While working to improve the process and product at Red White and Brew, Martino also will be relied upon to boost output at the brewery, both in terms of larger batches and brewing more frequently. His presence also will free up Bauman and Hage to focus on growing the business.
“Having a full-time person will enable us to do more in the industry,” Hage said. “We’ll have the volume to do some distribution. We don’t have our beer in bars and restaurants and liquor stores, so getting our beer out to those channels will help a lot.”

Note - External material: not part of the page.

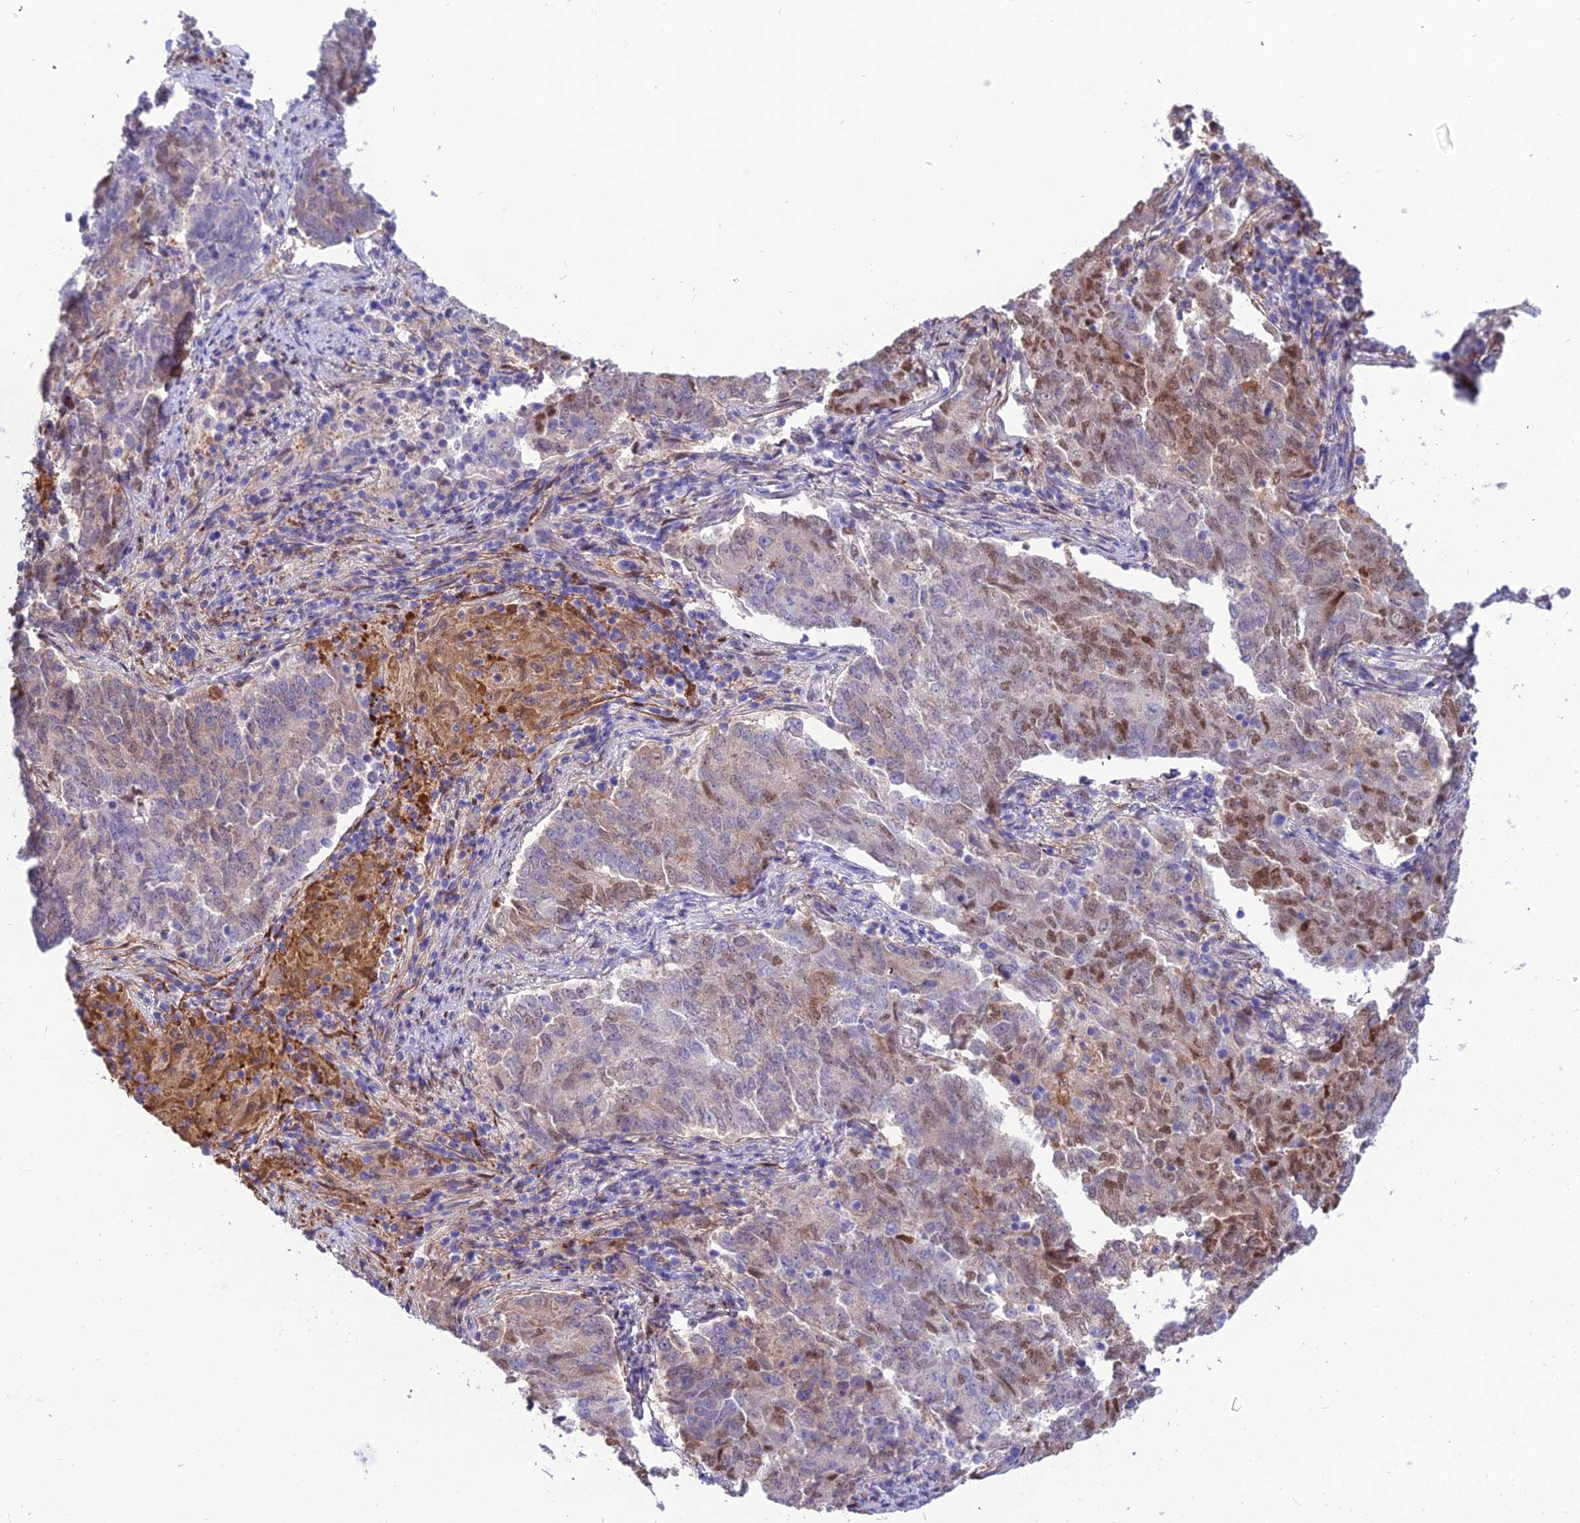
{"staining": {"intensity": "moderate", "quantity": "<25%", "location": "nuclear"}, "tissue": "endometrial cancer", "cell_type": "Tumor cells", "image_type": "cancer", "snomed": [{"axis": "morphology", "description": "Adenocarcinoma, NOS"}, {"axis": "topography", "description": "Endometrium"}], "caption": "Immunohistochemical staining of endometrial adenocarcinoma shows low levels of moderate nuclear expression in approximately <25% of tumor cells.", "gene": "MB21D2", "patient": {"sex": "female", "age": 80}}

Martino said he’s interested in helping Red White and Brew expand its tap list without redefining the brand. Core beers on offer will maintain “a more traditional American and European profile,” but he’s also interested in stretching out into different recipes.
“Whether that means barrel-aging, fermentation, getting around to more traditional styles, doing cool things with local fruit, or partnering with local restaurants, all of that stuff comes from me being here to brew two to three times a week instead of one,” Martino said.
“While we can maintain the one half of the list that is traditional, approachable, and known styles, we can do more across the board with experimentation because we know I’ll be here to keep up on the standards,” he said.
“We’re not looking to change what the personality of the place is, we’re looking to lean into it with an eye towards how we can perfect and advance,” Martino said.
In addition to sharing a vision for the future of the brewery, Martino, an Oaklyn resident, is excited to be working in the community next door; a town that’s home to his friends and family, and a neighborhood to which his professional passions can contribute.
“Being this kind of a brewery with a cool taproom in a block full of really good food, it’s part of bringing people from the surrounding community in, and not just throwing a beer in their faces,” he said.
“Knowing who they are as neighbors and friends on a more personal level is big, because as much as the creativity is important, the community part is really important to me.”